### TASK:
When the line containing "thumb mcp: (550, 403)" is reached, begin reproducing lines exactly and continue through the last line of the records below.

### PROVIDED MATERIAL:
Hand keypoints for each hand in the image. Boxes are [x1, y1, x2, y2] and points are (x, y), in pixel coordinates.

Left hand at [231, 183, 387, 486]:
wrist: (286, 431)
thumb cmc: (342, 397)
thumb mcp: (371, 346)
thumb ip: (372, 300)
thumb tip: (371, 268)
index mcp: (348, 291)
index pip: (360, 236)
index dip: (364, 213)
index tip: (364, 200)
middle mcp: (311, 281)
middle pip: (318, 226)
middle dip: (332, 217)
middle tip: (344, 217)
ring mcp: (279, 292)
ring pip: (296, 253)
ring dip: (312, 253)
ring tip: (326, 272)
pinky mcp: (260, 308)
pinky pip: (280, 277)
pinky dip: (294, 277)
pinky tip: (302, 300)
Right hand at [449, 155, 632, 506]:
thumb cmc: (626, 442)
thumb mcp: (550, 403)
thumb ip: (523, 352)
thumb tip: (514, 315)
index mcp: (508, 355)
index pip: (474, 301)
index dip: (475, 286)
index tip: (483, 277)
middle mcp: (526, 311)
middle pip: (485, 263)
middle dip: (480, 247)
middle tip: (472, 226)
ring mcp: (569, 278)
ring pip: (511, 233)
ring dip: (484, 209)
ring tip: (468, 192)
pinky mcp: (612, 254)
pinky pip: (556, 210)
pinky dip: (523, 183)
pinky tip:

### TASK RESULT:
thumb mcp: (550, 403)
thumb ip: (523, 352)
thumb tip: (514, 315)
index mcp: (508, 355)
index pip: (474, 301)
index dip: (475, 286)
index tip: (483, 277)
middle mcp: (526, 311)
middle pip: (485, 263)
middle dip: (480, 247)
middle tip: (472, 226)
ring mcp: (569, 278)
ring pip: (511, 233)
ring dip: (484, 209)
ring tip: (468, 192)
pinky mcp: (612, 254)
pinky pip: (556, 210)
pinky dip: (523, 183)
pinky tip:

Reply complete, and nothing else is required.